The Virginia Commonwealth University College of Engineering has been selected to host the IEEE Magnetics Society Summer School June 2-7, 2019. The event, which is held on a different continent each year, will bring approximately 100 of the world’s top doctoral candidates in magnetics research to Richmond for a series of lectures on advanced topics in magnetism by international experts. This conference is funded by IEEE Magnetics Society, the National Science Foundation and VCU College of Engineering.
“We are honored to be the site selected to host the IEEE Magnetics Society Summer School. Our faculty are at the cutting edge of magnetics research,” said Barbara D. Boyan, Ph.D., Alice T. and William H. Goodwin Jr. Dean of VCU’s College of Engineering. “The summer school will give our students the opportunity to interact with leaders in the field, not only from North America, but also from around the world. Under the leadership of Ravi Hadimani, Ph.D., assistant professor in the Department of Mechanical and Nuclear Engineering, the program promises to be an exciting exchange of ideas.”

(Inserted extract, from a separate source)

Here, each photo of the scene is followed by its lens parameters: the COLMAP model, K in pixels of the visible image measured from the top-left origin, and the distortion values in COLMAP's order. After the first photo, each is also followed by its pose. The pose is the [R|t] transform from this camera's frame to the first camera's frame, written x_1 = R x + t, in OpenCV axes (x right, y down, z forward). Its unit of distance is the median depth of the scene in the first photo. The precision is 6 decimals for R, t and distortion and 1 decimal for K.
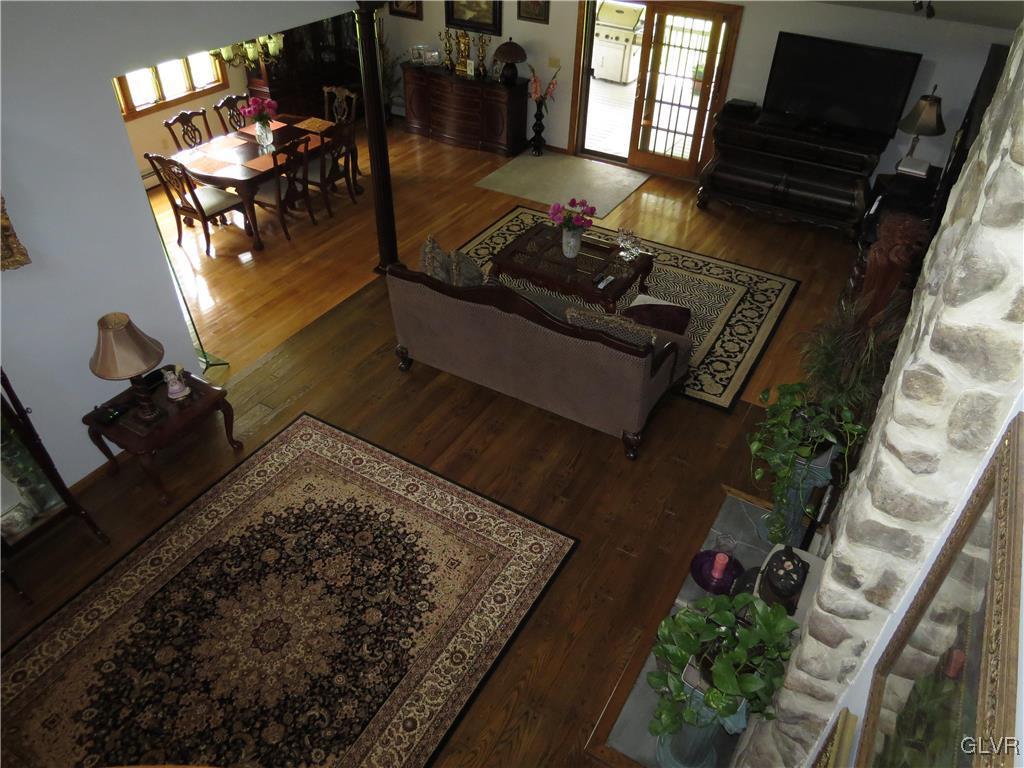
lens RADIAL K [[740.7, 0, 513.7], [0, 740.7, 382.1], [0, 0, 1]] dist [-0.008622, 0.014220]
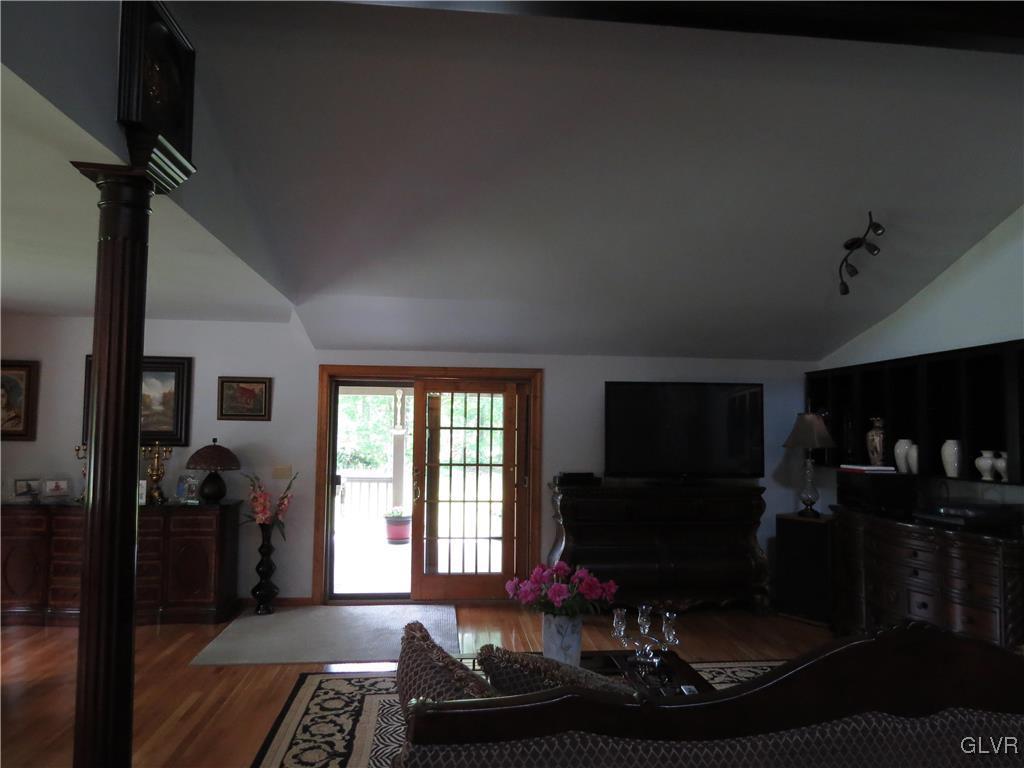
lens RADIAL K [[740.7, 0, 508.2], [0, 740.7, 381.3], [0, 0, 1]] dist [-0.008622, 0.014220]
pose [[0.820234, 0.020309, 0.571667, -0.161841], [0.359129, 0.759587, -0.542267, -0.053980], [-0.445244, 0.650088, 0.615746, 0.434585]]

The week will feature three speakers per international region, as well as four distinguished lecturers. Attendees will spend one day at the National Institute of Standards and Technology in Gaithersburg, Maryland. The conference also includes poster presentations by student participants, with opportunities to win research funding for exceptional projects.
Ravi Hadimani, Ph.D., organizer of the IEEE Magnetics Society Summer School at VCU, notes that the time is right for VCU to host this high-profile event thanks in large part to its impressive body of experts in the magnetics field. These include internationally recognized researchers Jayasimha Atulasimha, Ph.D., Qimonda Professor in the Department of Mechanical and Nuclear Engineering, and Supriyo Bandyopadhyay, Ph.D., Commonwealth Professor in the Department of Electrical and Computer Engineering. The university’s magnetics expertise continues to increase, with another specialist joining VCU Engineering in January 2019.
“VCU has always had a strong magnetics program with highly productive researchers in chemistry and physics as well as engineering,” he said. “Magnetics is reaching a critical mass at VCU, and we are ready for this visibility in the field.”